I have heard that Google employs about 14,000 Pentium III processors (late 2002), probably each having upwards of 1GB of RAM (the latter is my guess). I have heard that search engines build a slowly changing data base that records facts such as Word xxx occurs at offset nnn in document zzz. and that this information, coded somehow, composes the bulk of the data that is used to identify the appropriate pages. I have heard that a given Pentium specializes in a particular set of sites and each site is covered by just one Pentium. Here is a way to compress and organize such data so as to make Google searches plausible, perhaps even possible.

Word frequency is critical. 50 words like “of” might be omitted from the data base. Some words appear just once on the whole web. With misspellings I would guess that there are about 500,000,000 distinct words on the web. I would guess that 95% of words, by count of occurrence, are from a vocabulary of 5000 words at least if Google is sensitive to language.

See some C code for my speculation about the inner loop for what I imagine to be the most time consuming questions: Searching for documents with both of two fairly common words. The byte arrays thru which cp and dp scan are each for some particular word W in some web neighborhood. The sum S of the first k such bytes of the array is the dense code for the Sth page in this neighborhood with at least one occurrence of W. Well there is one caveat: when that sum is 0 mod 256, then there is no designated page. The while is the inner loop and about 6 instructions are required for each page in the web with one word but not the other. A dense code is an integer of about 21 bits that is an index into an array of pages. Elsewhere there are data structures that can get to the page from the dense index.

This is a pretty good data structure for words that appear at least once in every 200 pages. For the next less frequent range of words 16 bit bytes would do. I will call these two byte words. For the common one byte words, we can build an array, the nth element of which indexes into the big array to get immediately to the place where the sum is n212. We then need not pass over every array element for the more common word.

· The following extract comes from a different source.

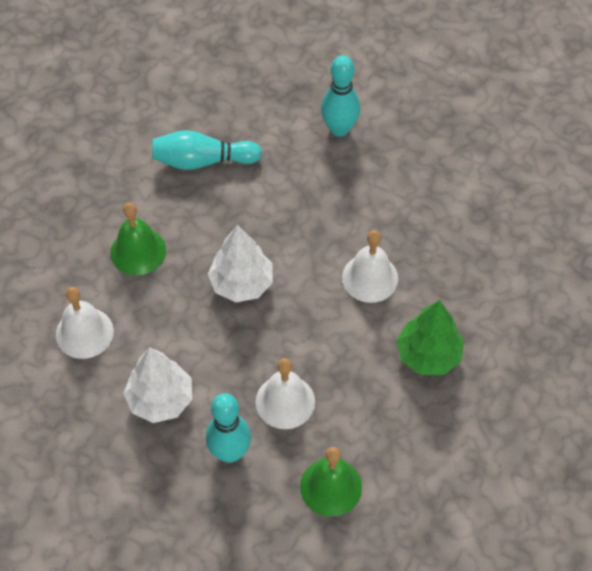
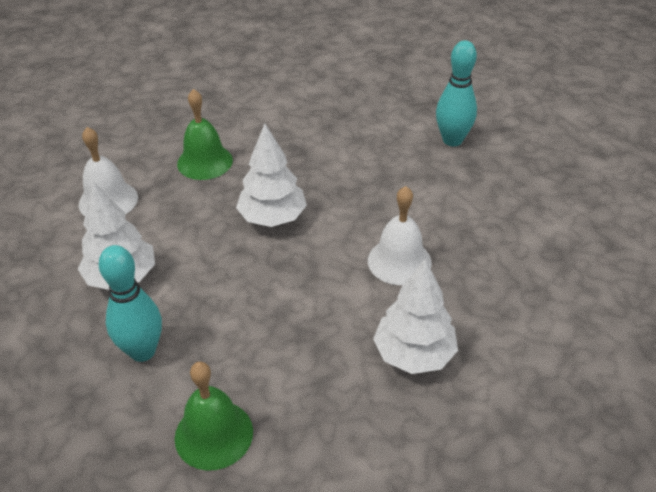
camera: 30 degrees right, 15 degrees down
(202, 160) = (312, 122): turquoise bowling pin -> none
(285, 401) = (233, 331): white bell -> none
(428, 355) = (414, 354): green tree -> white tree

There remains the significant problem of preferring those pages where the two words are near or adjacent. The data described so far does not help. For some searches it would be feasible to search the page or some compression thereof. If we want to do better we might build for each word in each page: a list of positions of that word within the page. The position would be by word count, not character count. The list would again be coded by delta entry as above. These lists would be typically very short. A modification of the loops described would detect when the two sought words occurred near each other within a given page.